- Cover of issue №42, 1994

Publication information
- Publisher: Arf Cartoons
- Schedule: Bimonthly
- Format: Ongoing series
- Publication date: May 1989–2007
- No. of issues: 153
- Editor(s): Tom Fulep and Clive Ward

= Smut (comics) =

British adult comics magazine

Smut was a British adult comics magazine that was launched on 1 May 1989.

== Publication history ==
"Smut" is an English term for any form of media that is considered profane or offensive, particularly with regards to sexual content. Smut comic was named as such for good reason.

The comic was similar to Viz, although was considered to be a downmarket copycat of Viz, being less subtle and lacking in Viz's surreal satire, and printed on lower quality paper.

In July 2007, Smut relaunched as Twisted! incorporating Smut. Despite the name change, the comic's content remained broadly similar, and included reprinting earlier material. The title stopped publishing shortly afterwards.

In 1991, the editors of Smut also released a children's version of the comic titled Acne.

== Content ==
Its strips were usually heavily violent, full of profanity and with themes many may regard as being politically incorrect. Its flagship character was "Everard Edbutt", a heavily built skinhead who, despite his cheerfully moronic nature, tended to get very violent when anyone bothered him. His surreal strength invariably meant he horribly mutilated people without much effort, such as by punching someone in the face with such force that his fist bursts through the back of their head.
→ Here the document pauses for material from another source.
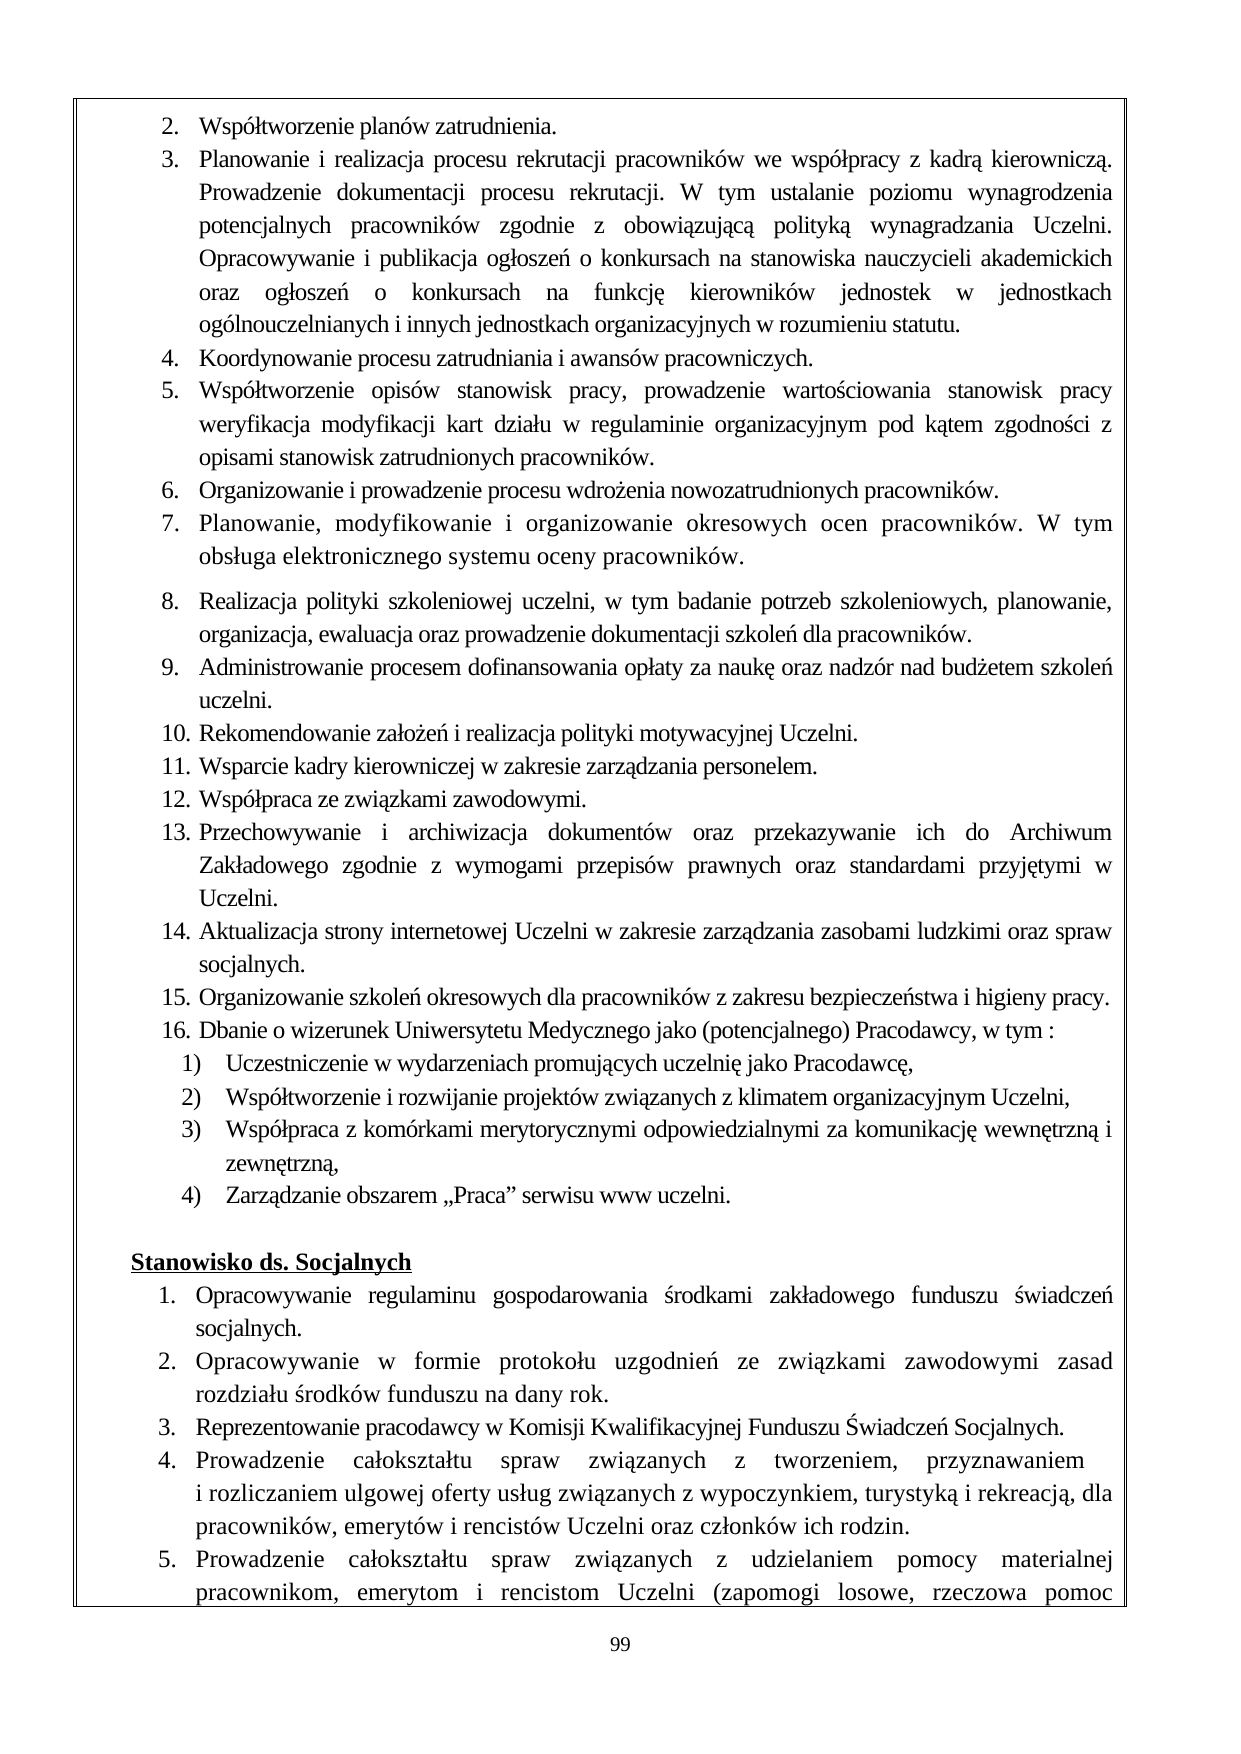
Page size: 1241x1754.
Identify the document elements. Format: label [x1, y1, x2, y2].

Other characters, who invariably had self-explanatory names, included:
- Tactless Terence – a man who is incapable of good manners or being tactful.
- Sarky Marky – an incredibly sarcastic man.
- Psycho Sid – a grinning psychopath who ends every strip by viciously murdering someone for no reason.
- Fat Idle Bastard – a total slob who is as unproductive as he is greedy, deceitful and sexist.
- The Skeggys – similar to the Viz's Biffa Bacon, a family of immoral, overweight benefit claimants.
- Twatman and Nobbin – an obvious parody of Batman (Twatman is an older sexist pig while Nobbin is a young and inexperienced nerd).
- Klaus The Louse – Pubic Enemy Number One — the travels of a pubic louse.
- Lionel Lettuces and his Sexual Fetishes

The cartoonist Dave Colton contributed many 'one-off' strips to the comic in the early 1990s.